I’m a divorced Catholic whose marriage was never annulled. I’ve remarried civilly and am aware that I cannot receive the Eucharist. I’m wondering, though, if I am allowed to receive the Sacrament of Reconciliation? I’ve looked everywhere and can’t seem to find an answer to this. I’m a lapsed catholic who is really feeling drawn back and I feel like I should make a good confession. Please help.
By all means, YES! You are being called to return to the Church. The best thing to do is to call the rectory at your church and schedule and appointment with a priest. Trust the priest (and God!) and take his advice for the next step. Welcome!!
If you are prepared to stop having sexual intercourse/relations with your civil wife: otherwise: it is the sin against the Holy Spirit: confession requires a desire to give up sin, and return. May I suggest getting the annulment.
I might also note: if you were Catholic and married outside the church or in many other circumstances: there is a very good chance of a very sudden annulment.
Remember: your first duty is to God: who controls your soul: email/PM me if you so desire.
The Sin against the Holy Spirit: would be by confessing some sins without repenting others: and intentionally doing so: I would think. I am not sure on the distinction between venial and mortal here. The Other Sin against the Holy Spirit: is to continue to reject God’s Grace until death: there may be others of course: I researched this ages ago.
I heard it said that when you don’t participate in confession your relationship with Christ can get stale. I thought about it and there is a lot of truth in that statement. If you ever did something wrong towards someone you tend to avoid them. Confession is a beautiful thing.
For all the ‘yes yes yes’ bandwagoners here - hold your horses.

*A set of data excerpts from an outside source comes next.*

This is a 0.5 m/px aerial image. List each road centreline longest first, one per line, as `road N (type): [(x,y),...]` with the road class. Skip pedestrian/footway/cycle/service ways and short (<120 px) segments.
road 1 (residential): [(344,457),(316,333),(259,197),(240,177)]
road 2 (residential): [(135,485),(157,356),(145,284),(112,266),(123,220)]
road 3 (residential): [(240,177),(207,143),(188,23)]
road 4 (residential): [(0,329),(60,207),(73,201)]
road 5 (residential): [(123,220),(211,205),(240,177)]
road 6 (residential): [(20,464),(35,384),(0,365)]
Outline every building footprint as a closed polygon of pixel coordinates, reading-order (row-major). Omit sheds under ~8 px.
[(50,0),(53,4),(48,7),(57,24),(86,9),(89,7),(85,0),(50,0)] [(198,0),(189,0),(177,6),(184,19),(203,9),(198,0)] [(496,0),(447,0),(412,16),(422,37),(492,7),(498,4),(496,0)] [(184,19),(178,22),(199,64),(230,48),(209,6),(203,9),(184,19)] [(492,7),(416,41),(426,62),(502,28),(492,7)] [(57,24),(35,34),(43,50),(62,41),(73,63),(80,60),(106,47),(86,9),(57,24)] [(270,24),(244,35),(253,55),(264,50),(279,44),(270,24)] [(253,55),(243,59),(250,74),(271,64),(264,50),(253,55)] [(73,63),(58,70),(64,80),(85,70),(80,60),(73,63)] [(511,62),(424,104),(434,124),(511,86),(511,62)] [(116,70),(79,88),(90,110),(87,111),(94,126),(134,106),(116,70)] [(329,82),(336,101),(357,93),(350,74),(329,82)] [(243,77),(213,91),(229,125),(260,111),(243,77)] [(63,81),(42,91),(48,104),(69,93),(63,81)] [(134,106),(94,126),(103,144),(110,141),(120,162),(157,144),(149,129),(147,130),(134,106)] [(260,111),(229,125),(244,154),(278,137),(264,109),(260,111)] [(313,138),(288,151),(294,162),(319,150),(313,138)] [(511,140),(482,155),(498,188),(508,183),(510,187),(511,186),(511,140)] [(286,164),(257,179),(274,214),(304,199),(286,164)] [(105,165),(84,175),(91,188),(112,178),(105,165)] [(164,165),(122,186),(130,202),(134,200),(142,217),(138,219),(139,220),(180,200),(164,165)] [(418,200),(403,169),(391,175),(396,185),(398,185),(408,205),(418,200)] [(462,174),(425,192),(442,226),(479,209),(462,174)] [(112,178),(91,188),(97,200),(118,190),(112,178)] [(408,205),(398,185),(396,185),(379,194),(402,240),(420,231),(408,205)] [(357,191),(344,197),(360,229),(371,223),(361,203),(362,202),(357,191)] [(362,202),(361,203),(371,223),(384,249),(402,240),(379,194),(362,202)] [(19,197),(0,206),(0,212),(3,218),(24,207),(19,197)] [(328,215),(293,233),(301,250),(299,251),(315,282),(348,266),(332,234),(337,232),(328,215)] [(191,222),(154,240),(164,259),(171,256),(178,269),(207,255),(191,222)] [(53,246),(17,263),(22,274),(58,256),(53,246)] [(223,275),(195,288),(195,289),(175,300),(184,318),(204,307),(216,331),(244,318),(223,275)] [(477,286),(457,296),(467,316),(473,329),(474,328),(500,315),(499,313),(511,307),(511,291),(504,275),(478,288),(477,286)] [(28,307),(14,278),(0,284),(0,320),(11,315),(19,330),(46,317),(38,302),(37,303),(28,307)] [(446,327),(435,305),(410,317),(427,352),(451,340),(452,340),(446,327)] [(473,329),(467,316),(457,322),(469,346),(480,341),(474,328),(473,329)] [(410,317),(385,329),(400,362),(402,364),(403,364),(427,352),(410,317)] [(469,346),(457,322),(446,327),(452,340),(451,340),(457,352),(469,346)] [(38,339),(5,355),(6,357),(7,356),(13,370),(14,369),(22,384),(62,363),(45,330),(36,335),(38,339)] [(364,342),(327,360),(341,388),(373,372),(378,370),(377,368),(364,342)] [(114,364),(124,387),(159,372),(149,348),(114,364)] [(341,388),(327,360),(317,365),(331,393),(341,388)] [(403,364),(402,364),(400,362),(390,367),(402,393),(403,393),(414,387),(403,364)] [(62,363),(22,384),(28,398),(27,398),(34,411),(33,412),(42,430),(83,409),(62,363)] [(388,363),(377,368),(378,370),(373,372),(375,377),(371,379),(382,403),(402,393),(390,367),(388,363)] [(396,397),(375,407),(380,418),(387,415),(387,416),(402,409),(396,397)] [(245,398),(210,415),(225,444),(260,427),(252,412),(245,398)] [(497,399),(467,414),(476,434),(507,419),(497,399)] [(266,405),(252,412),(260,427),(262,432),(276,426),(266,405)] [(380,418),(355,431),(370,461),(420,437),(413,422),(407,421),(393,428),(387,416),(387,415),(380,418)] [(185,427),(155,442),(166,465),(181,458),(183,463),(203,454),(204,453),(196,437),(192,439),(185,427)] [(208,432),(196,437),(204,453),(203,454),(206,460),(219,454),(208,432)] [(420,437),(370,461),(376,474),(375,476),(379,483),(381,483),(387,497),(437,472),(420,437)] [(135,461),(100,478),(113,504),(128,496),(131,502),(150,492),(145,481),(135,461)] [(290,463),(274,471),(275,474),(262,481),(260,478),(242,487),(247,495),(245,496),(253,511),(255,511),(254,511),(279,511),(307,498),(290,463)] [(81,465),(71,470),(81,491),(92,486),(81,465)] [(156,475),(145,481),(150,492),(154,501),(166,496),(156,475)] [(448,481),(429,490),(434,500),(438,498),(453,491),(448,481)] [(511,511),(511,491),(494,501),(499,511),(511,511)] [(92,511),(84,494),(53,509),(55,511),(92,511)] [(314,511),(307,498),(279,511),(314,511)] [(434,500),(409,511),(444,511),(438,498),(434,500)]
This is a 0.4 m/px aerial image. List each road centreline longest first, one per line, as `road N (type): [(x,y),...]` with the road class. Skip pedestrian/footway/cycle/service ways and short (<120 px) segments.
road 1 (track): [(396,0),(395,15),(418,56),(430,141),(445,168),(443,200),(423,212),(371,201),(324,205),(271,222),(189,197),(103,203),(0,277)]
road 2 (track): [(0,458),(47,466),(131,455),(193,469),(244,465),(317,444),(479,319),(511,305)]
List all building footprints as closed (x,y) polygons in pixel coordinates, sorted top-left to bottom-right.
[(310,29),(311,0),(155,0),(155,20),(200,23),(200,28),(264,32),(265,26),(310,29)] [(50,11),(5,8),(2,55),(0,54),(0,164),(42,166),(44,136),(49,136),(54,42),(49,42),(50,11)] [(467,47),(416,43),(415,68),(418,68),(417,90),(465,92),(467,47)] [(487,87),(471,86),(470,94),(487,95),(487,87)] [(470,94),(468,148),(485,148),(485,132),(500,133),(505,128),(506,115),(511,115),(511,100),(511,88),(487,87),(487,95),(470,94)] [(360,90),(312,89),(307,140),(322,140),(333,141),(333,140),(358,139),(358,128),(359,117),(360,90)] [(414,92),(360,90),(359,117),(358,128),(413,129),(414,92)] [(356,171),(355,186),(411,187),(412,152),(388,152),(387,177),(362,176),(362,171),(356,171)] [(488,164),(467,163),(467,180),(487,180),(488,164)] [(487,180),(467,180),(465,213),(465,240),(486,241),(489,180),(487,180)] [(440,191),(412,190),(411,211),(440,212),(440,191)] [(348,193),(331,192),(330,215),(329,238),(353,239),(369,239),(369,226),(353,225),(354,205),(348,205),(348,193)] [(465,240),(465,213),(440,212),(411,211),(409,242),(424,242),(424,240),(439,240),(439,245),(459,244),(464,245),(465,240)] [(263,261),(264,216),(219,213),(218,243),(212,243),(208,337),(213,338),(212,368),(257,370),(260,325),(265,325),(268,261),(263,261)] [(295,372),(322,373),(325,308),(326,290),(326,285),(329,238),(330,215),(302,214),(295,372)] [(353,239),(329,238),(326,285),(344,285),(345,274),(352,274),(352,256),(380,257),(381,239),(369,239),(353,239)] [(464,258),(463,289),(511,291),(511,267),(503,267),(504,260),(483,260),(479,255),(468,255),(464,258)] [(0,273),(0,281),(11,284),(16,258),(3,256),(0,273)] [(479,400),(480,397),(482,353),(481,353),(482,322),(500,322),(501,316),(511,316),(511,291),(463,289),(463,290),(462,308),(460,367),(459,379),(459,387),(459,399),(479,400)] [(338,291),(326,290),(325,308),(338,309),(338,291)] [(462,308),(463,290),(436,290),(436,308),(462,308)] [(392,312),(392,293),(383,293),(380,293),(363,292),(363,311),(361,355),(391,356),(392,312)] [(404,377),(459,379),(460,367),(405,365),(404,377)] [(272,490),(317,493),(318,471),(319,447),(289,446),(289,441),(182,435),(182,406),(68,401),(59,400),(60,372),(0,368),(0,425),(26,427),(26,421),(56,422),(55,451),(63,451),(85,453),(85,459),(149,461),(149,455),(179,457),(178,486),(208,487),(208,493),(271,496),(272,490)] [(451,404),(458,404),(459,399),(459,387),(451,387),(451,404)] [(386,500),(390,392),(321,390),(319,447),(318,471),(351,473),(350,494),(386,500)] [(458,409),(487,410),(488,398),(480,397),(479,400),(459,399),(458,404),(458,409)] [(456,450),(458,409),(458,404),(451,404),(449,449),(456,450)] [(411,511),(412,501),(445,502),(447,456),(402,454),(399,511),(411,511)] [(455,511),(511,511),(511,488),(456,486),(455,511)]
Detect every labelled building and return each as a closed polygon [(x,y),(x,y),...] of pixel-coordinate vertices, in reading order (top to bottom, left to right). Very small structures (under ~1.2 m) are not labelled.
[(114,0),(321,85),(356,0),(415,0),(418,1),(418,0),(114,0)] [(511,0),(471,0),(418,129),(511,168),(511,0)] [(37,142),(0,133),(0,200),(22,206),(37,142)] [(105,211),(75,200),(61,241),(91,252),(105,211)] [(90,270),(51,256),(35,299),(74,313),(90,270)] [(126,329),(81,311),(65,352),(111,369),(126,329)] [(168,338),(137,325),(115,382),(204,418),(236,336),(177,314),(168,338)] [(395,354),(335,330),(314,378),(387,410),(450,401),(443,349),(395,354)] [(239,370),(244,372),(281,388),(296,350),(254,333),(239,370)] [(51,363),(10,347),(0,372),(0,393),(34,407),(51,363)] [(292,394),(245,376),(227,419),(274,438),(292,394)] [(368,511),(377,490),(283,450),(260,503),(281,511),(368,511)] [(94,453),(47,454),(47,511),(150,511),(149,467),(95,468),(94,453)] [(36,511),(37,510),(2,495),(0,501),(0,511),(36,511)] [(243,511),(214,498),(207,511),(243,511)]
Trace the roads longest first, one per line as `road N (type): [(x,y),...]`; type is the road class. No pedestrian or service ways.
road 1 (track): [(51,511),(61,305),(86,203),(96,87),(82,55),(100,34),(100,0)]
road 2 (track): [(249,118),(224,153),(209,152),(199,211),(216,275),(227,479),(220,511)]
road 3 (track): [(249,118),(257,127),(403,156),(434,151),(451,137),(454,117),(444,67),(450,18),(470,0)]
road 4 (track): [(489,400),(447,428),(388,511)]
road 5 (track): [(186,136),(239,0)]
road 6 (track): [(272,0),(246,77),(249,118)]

The fact is, as good as senatorleo’s intentions (and yours) are
a) he appears to be clearly aware that his remarriage is considered to be gravely sinful (hence why he cannot receive the Eucharist), and that he is thus currently in a state of mortal sin and
b) he has indicated no intentions of repenting or amending his life in regard to that particular sin, which would require that he live as brother and sister with his current ‘wife’ and seek a decree of nullity (if it’s possible that the first marriage was invalid).
To make things abundantly clear for everyone, senatorleo, you should NOT go to confession unless and until you are prepared in good faith to repent and amend your life by taking the steps listed in b).
I’m not presuming that you’re acting in BAD faith, just that on the very limited information you’ve given us there’s no indication that you are yet properly disposed for confession of that particular sin.
You might want to approach a priest outside the confessional first and explain your situation; make an appointment through your parish office. He will be able to explain what steps you will need to take to make a proper confession so that he can absolve you.
In your situation, if you just go to confession without understanding what you need to do in order to be truly repentant, the priest may not grant absolution, and you might be very disappointed.
And if the priest feels you are properly disposed at your meeting, he may be able to hear your confession right then.
Yes, you could go to Confession and even possibly return to Holy Communion.
If you truly understand the sinfulness of what you have done, are repentant of it and resolve to correct it. That would also require avoiding the possibility of continuing the sexual relationship outside of Marriage. In other words living as brother and sister until the Marriage situation is resolved.
Senatorleo, LilyM and Br. Rich are on the right track.
It’s wonderful that you feel the Holy Spirit calling you back to the church. The church would love to receive you . You need to be able to have contrition and repentence in order to be absolved from sin. This includes your current marriage. You need to be able to resolve the sinfulness of that situation . Definitely call up your Parish and make an appointment with the Pastor or another Priest to get things rolling on you anullment. You will want some pastoral/spiritual direction to help you work your way through this. Ask about confession then.